Organizational information resides not only in structured databases but also in unstructured mediums like contracts, memos, emails, among others.

Information from these unstructured sources often provide insight into a more structured data. While the market offers plenty of options to help in automatically extracting data from structured content, some businesses like healthcare, real-estate among others still rely heavily on unstructured documents and it is essential for management to have a 360^o view of the business to take informed decisions on marketing, investment, legal, and competition. Nihilent’s abstraction tool automates extraction of information from unstructured sources.
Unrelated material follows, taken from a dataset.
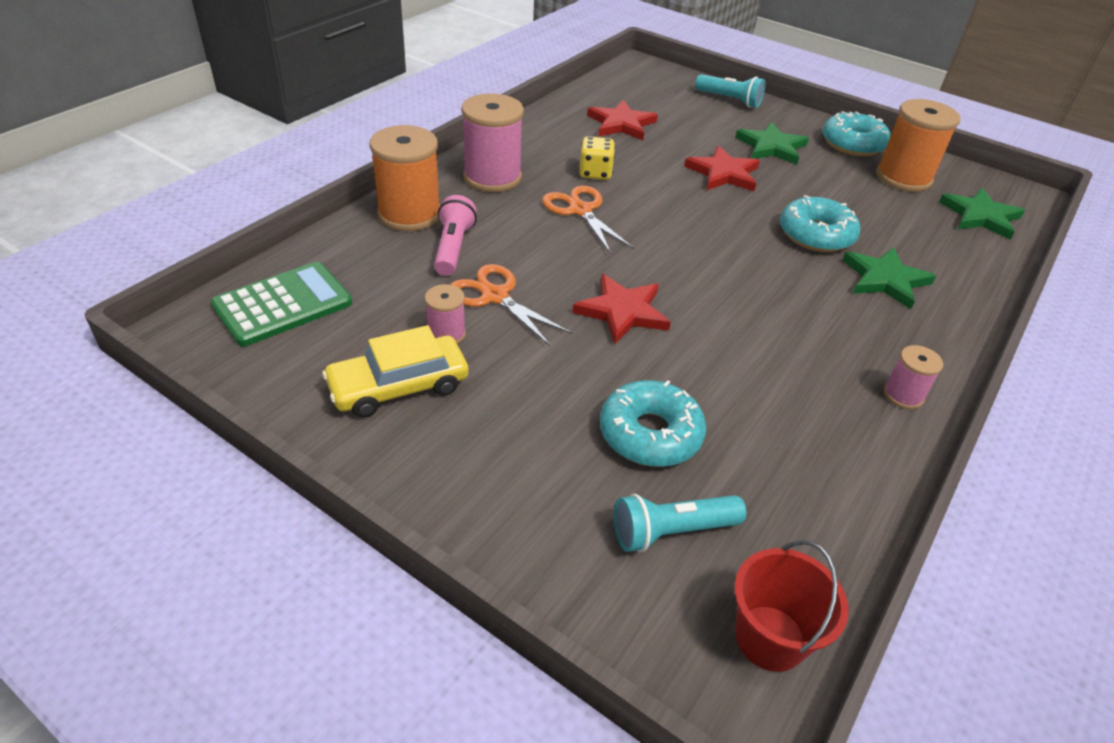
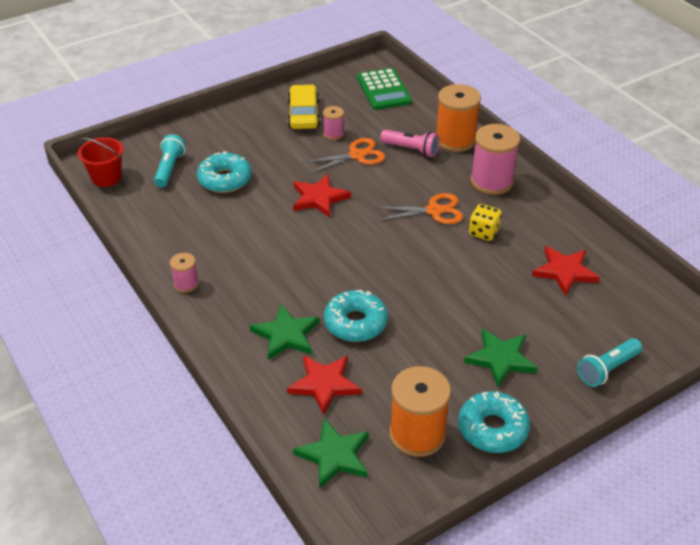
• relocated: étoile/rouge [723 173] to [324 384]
Based on our background and research in Natural Language Processing (NLP), we have developed a system using the Information Extraction (IE) and Information Retrieval (IR) algorithms to extract structured data from free text. A combination of rule based and Machine Learning based techniques is used to achieve this. The system reads and extracts data from sentences, paragraphs, or entire pages written in natural language using proprietary algorithms developed by Nihilent. Our information extraction solution involves three steps:

Information Extraction: Documents are scanned and uploaded in the system; the analyst can write specific rules to be applied on the documents, to extract the required data.
Information Retrieval: NLP and proprietary algorithms are applied to retrieve the data from the documents. A combination of machine-learned and rule-based approach is used to perform this.
QA and Results: After data is extracted, it can be checked to validate if the required data is retrieved and new rules can be applied. Once the QA is complete, the user can export the result in the desired format or a connector can be created to push the data to the IMS/BI system.